◆ PROBLEM DETAILS:
Copy every one of the rows below word for word, keeping each line as it appears.
>> begin PROVIDED RECORDS
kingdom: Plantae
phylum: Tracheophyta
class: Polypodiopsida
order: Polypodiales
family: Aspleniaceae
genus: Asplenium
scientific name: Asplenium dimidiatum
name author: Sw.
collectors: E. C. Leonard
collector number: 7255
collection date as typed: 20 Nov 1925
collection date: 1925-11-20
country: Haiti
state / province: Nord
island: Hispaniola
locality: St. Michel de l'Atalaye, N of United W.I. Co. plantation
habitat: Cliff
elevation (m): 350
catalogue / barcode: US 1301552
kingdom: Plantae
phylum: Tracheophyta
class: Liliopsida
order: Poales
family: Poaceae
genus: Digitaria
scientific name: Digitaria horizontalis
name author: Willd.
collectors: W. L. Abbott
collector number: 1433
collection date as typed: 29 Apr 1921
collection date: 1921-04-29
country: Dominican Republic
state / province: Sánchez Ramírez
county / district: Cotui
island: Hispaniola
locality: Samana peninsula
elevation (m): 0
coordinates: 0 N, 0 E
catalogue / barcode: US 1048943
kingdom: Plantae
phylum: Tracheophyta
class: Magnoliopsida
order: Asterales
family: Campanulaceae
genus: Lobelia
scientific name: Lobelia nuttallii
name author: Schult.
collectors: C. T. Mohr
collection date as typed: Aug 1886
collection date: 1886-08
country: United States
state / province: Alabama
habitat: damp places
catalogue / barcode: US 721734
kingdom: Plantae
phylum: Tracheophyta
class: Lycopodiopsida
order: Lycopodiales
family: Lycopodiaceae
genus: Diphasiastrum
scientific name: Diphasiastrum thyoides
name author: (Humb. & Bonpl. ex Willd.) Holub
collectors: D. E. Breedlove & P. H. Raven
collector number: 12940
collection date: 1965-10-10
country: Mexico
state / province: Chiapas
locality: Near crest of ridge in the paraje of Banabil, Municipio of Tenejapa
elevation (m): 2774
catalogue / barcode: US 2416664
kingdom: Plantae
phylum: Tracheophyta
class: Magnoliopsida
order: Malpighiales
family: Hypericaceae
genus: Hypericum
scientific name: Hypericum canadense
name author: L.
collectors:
>> end PROVIDED RECORDS
◆ FINAL RESULT:
kingdom: Plantae
phylum: Tracheophyta
class: Polypodiopsida
order: Polypodiales
family: Aspleniaceae
genus: Asplenium
scientific name: Asplenium dimidiatum
name author: Sw.
collectors: E. C. Leonard
collector number: 7255
collection date as typed: 20 Nov 1925
collection date: 1925-11-20
country: Haiti
state / province: Nord
island: Hispaniola
locality: St. Michel de l'Atalaye, N of United W.I. Co. plantation
habitat: Cliff
elevation (m): 350
catalogue / barcode: US 1301552
kingdom: Plantae
phylum: Tracheophyta
class: Liliopsida
order: Poales
family: Poaceae
genus: Digitaria
scientific name: Digitaria horizontalis
name author: Willd.
collectors: W. L. Abbott
collector number: 1433
collection date as typed: 29 Apr 1921
collection date: 1921-04-29
country: Dominican Republic
state / province: Sánchez Ramírez
county / district: Cotui
island: Hispaniola
locality: Samana peninsula
elevation (m): 0
coordinates: 0 N, 0 E
catalogue / barcode: US 1048943
kingdom: Plantae
phylum: Tracheophyta
class: Magnoliopsida
order: Asterales
family: Campanulaceae
genus: Lobelia
scientific name: Lobelia nuttallii
name author: Schult.
collectors: C. T. Mohr
collection date as typed: Aug 1886
collection date: 1886-08
country: United States
state / province: Alabama
habitat: damp places
catalogue / barcode: US 721734
kingdom: Plantae
phylum: Tracheophyta
class: Lycopodiopsida
order: Lycopodiales
family: Lycopodiaceae
genus: Diphasiastrum
scientific name: Diphasiastrum thyoides
name author: (Humb. & Bonpl. ex Willd.) Holub
collectors: D. E. Breedlove & P. H. Raven
collector number: 12940
collection date: 1965-10-10
country: Mexico
state / province: Chiapas
locality: Near crest of ridge in the paraje of Banabil, Municipio of Tenejapa
elevation (m): 2774
catalogue / barcode: US 2416664
kingdom: Plantae
phylum: Tracheophyta
class: Magnoliopsida
order: Malpighiales
family: Hypericaceae
genus: Hypericum
scientific name: Hypericum canadense
name author: L.
collectors:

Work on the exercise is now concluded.